Malcolm Moore
- Full name: Charles Malcolm Moore
- Born: 4 February 1864 Glasnevin, Dublin, Ireland
- Died: 23 July 1914 (aged 50) Quetta, British India
- School: The Royal School, Armagh
- University: Trinity College Dublin
- Notable relative(s): David Moore (father) Frederick Moore (brother)
- Occupation: Medical officer

Rugby union career
- Position: Forward

International career
- Years: Team / Apps / (Points)
- 1887–88: Ireland / 3 / (0)

= Malcolm Moore (rugby union, born 1864) =

Irish rugby union player

Charles Malcolm Moore (4 February 1864 – 23 July 1914) was an Irish international rugby union player.

==Biography==
Born in Glasnevin, Dublin, Moore was the youngest son of Scottish botanist David Moore, who served as director of the local botanic gardens (now the National Botanic Gardens). One of his brothers, Frederick Moore, was also an international rugby player and succeeded their father as head of the botanical gardens.

Moore attended The Royal School, Armagh, and Trinity College Dublin.

A Dublin University rugby captain, Moore was a more dynamic player than his contemporary forwards, excelling in open play and utilising dribble kicks, rather than possessing a purely physical game. He was capped three times for Ireland.
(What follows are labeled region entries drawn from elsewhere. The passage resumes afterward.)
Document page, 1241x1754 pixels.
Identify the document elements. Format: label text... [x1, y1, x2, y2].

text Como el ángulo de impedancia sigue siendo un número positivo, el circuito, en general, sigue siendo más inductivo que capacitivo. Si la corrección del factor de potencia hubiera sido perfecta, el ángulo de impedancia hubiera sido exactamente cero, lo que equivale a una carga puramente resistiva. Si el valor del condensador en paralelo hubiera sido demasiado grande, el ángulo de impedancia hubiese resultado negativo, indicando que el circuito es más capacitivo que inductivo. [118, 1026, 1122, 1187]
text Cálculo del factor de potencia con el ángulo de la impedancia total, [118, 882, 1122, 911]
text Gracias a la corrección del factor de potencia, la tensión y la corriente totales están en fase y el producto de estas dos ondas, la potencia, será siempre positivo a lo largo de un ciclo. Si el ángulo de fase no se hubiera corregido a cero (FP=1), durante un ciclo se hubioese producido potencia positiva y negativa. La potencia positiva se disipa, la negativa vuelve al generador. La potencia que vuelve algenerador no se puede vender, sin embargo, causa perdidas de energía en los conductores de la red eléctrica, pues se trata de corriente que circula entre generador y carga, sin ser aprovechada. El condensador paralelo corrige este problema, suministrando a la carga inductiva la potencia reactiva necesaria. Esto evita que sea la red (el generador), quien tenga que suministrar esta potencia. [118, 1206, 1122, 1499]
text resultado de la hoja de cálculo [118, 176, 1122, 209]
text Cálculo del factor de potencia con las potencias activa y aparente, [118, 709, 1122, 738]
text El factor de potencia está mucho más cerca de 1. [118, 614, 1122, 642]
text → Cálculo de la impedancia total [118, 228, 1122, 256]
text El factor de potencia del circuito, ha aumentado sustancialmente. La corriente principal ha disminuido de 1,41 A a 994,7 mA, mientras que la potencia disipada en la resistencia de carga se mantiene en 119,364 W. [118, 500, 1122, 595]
Moore joined the Indian Medical Service as a surgeon in 1889, after completing his medical studies. He was promoted to lieutenant colonel in 1909 and while serving in India participated in the Tirah campaign. Attached to the 106th Hazara Pioneers, Moore was serving as a medical officer at the time of his death, from an accidental gunshot wound.